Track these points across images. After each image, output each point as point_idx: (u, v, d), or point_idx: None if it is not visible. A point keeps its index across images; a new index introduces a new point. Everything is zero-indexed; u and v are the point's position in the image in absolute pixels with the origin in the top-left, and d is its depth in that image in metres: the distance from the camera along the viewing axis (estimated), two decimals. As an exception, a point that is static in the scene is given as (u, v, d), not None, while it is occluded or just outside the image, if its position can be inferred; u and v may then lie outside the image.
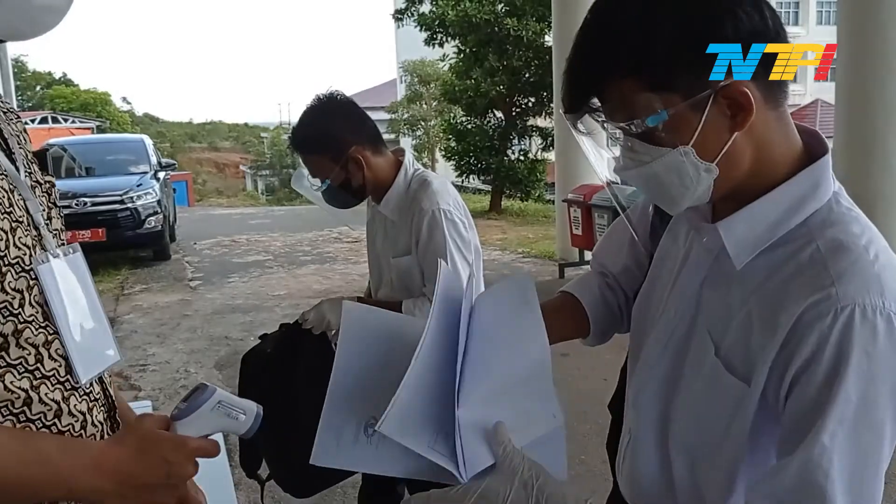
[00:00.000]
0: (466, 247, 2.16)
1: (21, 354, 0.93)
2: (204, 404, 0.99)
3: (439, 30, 15.10)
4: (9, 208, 0.93)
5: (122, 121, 33.95)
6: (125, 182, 10.27)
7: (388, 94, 39.44)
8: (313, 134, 2.16)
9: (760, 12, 0.88)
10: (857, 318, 0.84)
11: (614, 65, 0.89)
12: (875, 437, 0.85)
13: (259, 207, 25.13)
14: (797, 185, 0.94)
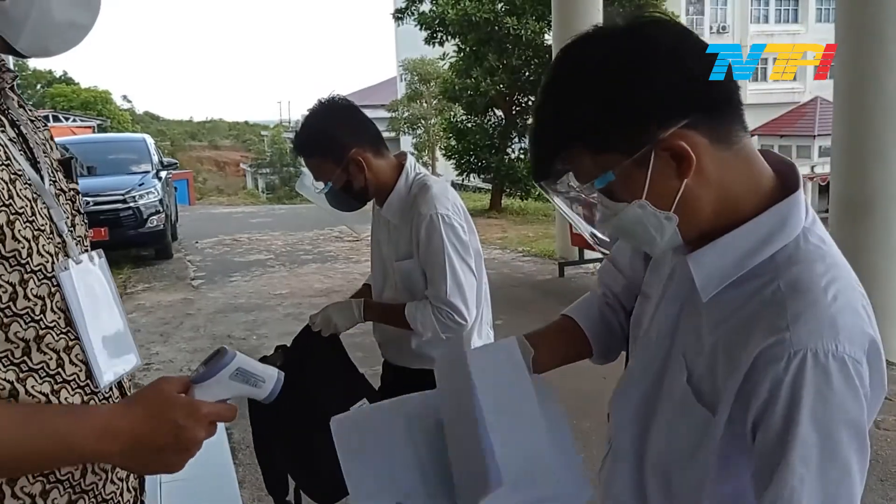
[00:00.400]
0: (465, 250, 2.20)
1: (42, 359, 0.95)
2: (223, 370, 1.00)
3: (439, 29, 15.11)
4: (31, 217, 0.95)
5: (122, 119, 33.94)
6: (127, 181, 10.31)
7: (388, 93, 39.41)
8: (315, 137, 2.19)
9: (681, 69, 0.92)
10: (810, 363, 0.86)
11: (561, 137, 0.97)
12: (843, 475, 0.87)
13: (260, 206, 25.17)
14: (765, 220, 0.96)
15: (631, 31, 0.95)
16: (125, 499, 1.08)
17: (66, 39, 1.03)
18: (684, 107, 0.91)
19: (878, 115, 5.27)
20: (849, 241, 5.53)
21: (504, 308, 7.24)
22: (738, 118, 0.96)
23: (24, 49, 0.99)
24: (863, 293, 0.96)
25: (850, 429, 0.87)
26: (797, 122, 32.26)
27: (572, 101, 0.95)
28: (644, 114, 0.92)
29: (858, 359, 0.88)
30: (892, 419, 4.23)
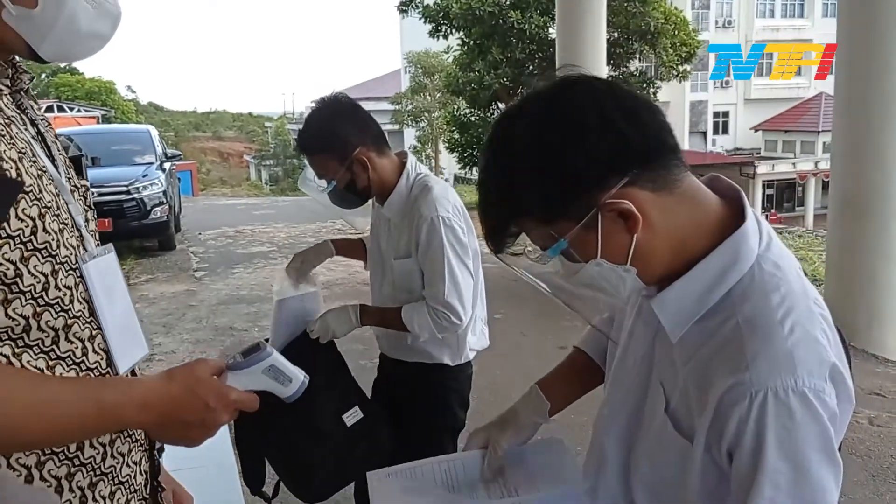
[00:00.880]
0: (465, 252, 2.23)
1: (69, 348, 1.00)
2: (257, 363, 1.07)
3: (443, 22, 15.14)
4: (57, 211, 1.00)
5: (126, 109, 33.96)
───
From the line containing "0: (466, 247, 2.16)" to the last line of the entries, output every line exactly as written, but leave out the pictures.

◆ Task response:
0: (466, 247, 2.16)
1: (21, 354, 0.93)
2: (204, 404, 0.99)
3: (439, 30, 15.10)
4: (9, 208, 0.93)
5: (122, 121, 33.95)
6: (125, 182, 10.27)
7: (388, 94, 39.44)
8: (313, 134, 2.16)
9: (760, 12, 0.88)
10: (857, 318, 0.84)
11: (614, 65, 0.89)
12: (875, 437, 0.85)
13: (259, 207, 25.13)
14: (797, 185, 0.94)
[00:00.400]
0: (465, 250, 2.20)
1: (42, 359, 0.95)
2: (223, 370, 1.00)
3: (439, 29, 15.11)
4: (31, 217, 0.95)
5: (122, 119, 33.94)
6: (127, 181, 10.31)
7: (388, 93, 39.41)
8: (315, 137, 2.19)
9: (681, 69, 0.92)
10: (810, 363, 0.86)
11: (561, 137, 0.97)
12: (843, 475, 0.87)
13: (260, 206, 25.17)
14: (765, 220, 0.96)
15: (631, 31, 0.95)
16: (125, 499, 1.08)
17: (66, 39, 1.03)
18: (684, 107, 0.91)
19: (878, 115, 5.27)
20: (849, 241, 5.53)
21: (504, 308, 7.24)
22: (738, 118, 0.96)
23: (24, 49, 0.99)
24: (863, 293, 0.96)
25: (850, 429, 0.87)
26: (797, 122, 32.26)
27: (572, 101, 0.95)
28: (644, 114, 0.92)
29: (858, 359, 0.88)
30: (892, 419, 4.23)
[00:00.880]
0: (465, 252, 2.23)
1: (69, 348, 1.00)
2: (257, 363, 1.07)
3: (443, 22, 15.14)
4: (57, 211, 1.00)
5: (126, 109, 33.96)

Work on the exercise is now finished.